What to do
Quote, without any change, the line that contains "Brain1127 于 2013-8-14 10:09:32 发表了：" and all lines that follow it to the end of the data below.

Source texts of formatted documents

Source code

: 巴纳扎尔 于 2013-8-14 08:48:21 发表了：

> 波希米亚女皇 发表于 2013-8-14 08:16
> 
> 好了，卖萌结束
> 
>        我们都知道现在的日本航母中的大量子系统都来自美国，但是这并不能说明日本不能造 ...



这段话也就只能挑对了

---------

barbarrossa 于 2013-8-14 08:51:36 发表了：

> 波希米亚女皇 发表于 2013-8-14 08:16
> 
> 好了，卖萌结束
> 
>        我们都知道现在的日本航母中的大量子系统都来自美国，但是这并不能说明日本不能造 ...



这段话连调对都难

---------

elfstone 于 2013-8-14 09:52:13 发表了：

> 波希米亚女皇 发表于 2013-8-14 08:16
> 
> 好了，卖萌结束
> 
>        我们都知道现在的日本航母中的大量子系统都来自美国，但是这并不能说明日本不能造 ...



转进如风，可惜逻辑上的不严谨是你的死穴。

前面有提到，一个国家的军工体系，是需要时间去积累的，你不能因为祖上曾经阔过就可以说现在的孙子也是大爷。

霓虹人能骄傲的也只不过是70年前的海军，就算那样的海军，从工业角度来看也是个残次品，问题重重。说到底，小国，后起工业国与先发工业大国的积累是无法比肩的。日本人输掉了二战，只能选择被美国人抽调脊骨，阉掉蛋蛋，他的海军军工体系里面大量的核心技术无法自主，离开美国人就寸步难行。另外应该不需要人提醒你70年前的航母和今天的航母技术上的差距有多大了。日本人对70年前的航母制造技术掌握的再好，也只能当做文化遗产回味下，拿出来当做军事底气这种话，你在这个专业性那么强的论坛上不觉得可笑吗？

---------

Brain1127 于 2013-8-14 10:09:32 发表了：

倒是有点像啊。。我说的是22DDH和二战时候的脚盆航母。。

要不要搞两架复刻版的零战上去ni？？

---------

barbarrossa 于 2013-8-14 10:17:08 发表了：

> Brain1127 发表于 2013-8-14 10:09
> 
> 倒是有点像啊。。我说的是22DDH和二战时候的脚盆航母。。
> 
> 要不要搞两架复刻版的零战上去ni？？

Solution to this problem
Brain1127 于 2013-8-14 10:09:32 发表了：

倒是有点像啊。。我说的是22DDH和二战时候的脚盆航母。。

要不要搞两架复刻版的零战上去ni？？

---------

barbarrossa 于 2013-8-14 10:17:08 发表了：

> Brain1127 发表于 2013-8-14 10:09
> 
> 倒是有点像啊。。我说的是22DDH和二战时候的脚盆航母。。
> 
> 要不要搞两架复刻版的零战上去ni？？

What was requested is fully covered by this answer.